Vislumbra-se através da Lei de Alimentos Gravídicos a busca incessante pela dignidade da pessoa humana, pessoa esta considerada desde a sua concepção. Alcança a nova legislação alimentícia as características atinentes a repersonalização do Direito Civil, a conseqüente despatrimonialização do Direito de Família e a responsabilização efetiva da parentalidade.
Como afirma Maria Berenice Dias, vice-presidente do Instituto Brasileiro de Direito de Família (IBDFAM), em artigo que analisou o Projeto de Lei que deu origem a atual Lei de Alimentos Gravídicos: "apesar das imprecisões, dúvidas e equívocos, os alimentos gravídicos vêm referendar a moderna concepção das relações parentais que, cada vez com um colorido mais intenso, busca resgatar a responsabilidade paterna".
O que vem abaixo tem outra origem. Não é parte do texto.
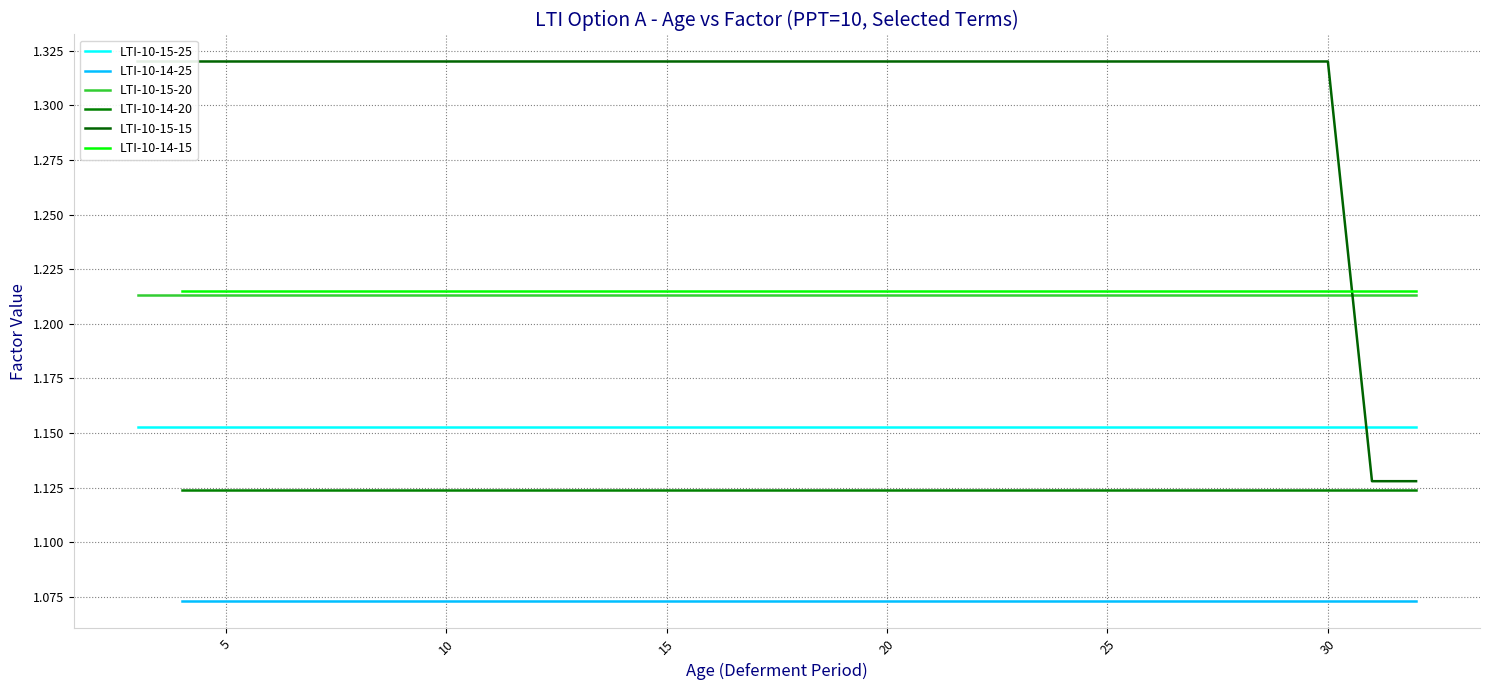

True or false: LTI-10-14-25 and LTI-10-14-15 cross at least once.

False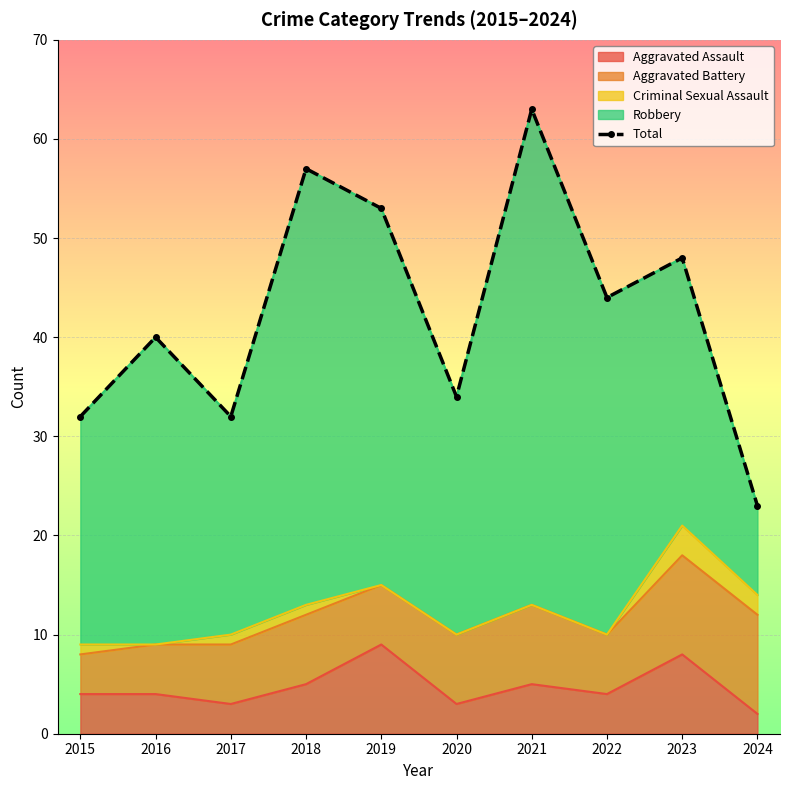

True or false: the data shows 32 at 2017.

True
Ademais a Constituição Brasileira de 1988 prioriza a necessidade da realização da personalidade dos membros familiares, ou seja, a família-função, através do princípio da solidariedade familiar, com amparo no art. 3º, inciso I da CF. Assim como é dever do Estado assegurar a assistência à família na pessoa de cada um dos que a integram, o que pôde ser alcançado, salvo as intempéries legislativas, com a sanção da Lei 11.804/08, elencando a pessoa humana como centro da proteção jurídica, ao invés do individualismo e do patrimonialismo do século passado.
Em conclusão, invoca-se palavras de Jurandir Freire Costa, ao considera que "para que possamos restituir à família a legitima dignidade que, historicamente, lhe foi outorgada, é preciso colocar em perspectiva seus impasses, procurando reforçar o que ela tem de melhor e vencer a inércia do que ela tem de pior"[6]. Espera-se que Lei de Alimentos Gravídicos vença os impasses outrora vividos diante da lacuna que existia em nosso ordenamento jurídico, e reforce as garantias e o melhor interesse do menor e da gestante.